Market research firm Dealogic said Greek companies have sold $2 billion worth of bonds in 2013, a sign of recovery on a corporate level.
A year ago through the same period there were no Greek corporate bond sales, The Wall Street Journal reported Wednesday.
Although risks remain, investors appear to be returning to Greece, which has accepted billions of dollars in international assistance under terms that it drastically scale back spending, raise taxes and sell various assets to reduce government debt.
In 2012, holders of Greek government bonds took a $130 billion cut in their investments and it looked like Greece would be the first country to exit the eurozone.
This year, things look different in Athens. The European Commission on Monday said the government may need to adopt more austerity measures in 2014 but the stock market, 90 percent below 2007 levels, has rebounded in the past 12 months, climbing 80 percent.
York Capital Management, Dromeus Capital, LNG Capital and CQS LLP have made recent investments in Greek companies.

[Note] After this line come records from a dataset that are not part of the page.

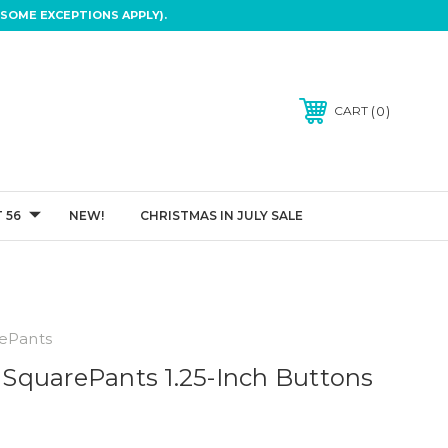
SOME EXCEPTIONS APPLY).
0
CART
 56
NEW!
CHRISTMAS IN JULY SALE
ePants
quarePants 1.25-Inch Buttons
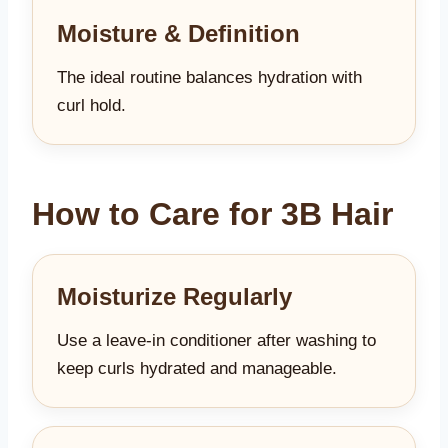
Moisture & Definition
The ideal routine balances hydration with
curl hold.
How to Care for 3B Hair
Moisturize Regularly
Use a leave-in conditioner after washing to
keep curls hydrated and manageable.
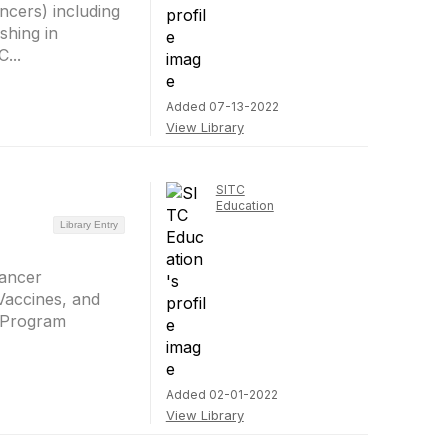
ncers) including
shing in
...
Added 07-13-2022
View Library
SITC
Education
Library Entry
Cancer
Vaccines, and
. Program
Added 02-01-2022
View Library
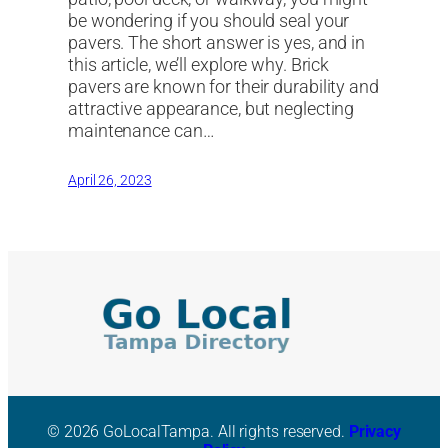
be wondering if you should seal your
pavers. The short answer is yes, and in
this article, we’ll explore why. Brick
pavers are known for their durability and
attractive appearance, but neglecting
maintenance can…
April 26, 2023
© 2026 GoLocalTampa. All rights reserved.
Privacy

Even Fitch Ratings gave Greece a nod of approval, upgraded the country's credit rating on Tuesday to B-minus. That is still a junk bond status, but Fitch said fears that Greece would leave the eurozone had "receded," the Journal said.
Not everyone is enthused.
"We're still avoiding Greece at the moment," said Nicola Marinelli, a portfolio manager at Glendevon King Asset Management.
"If there was some weakness in the market, Greek bonds would struggle to perform."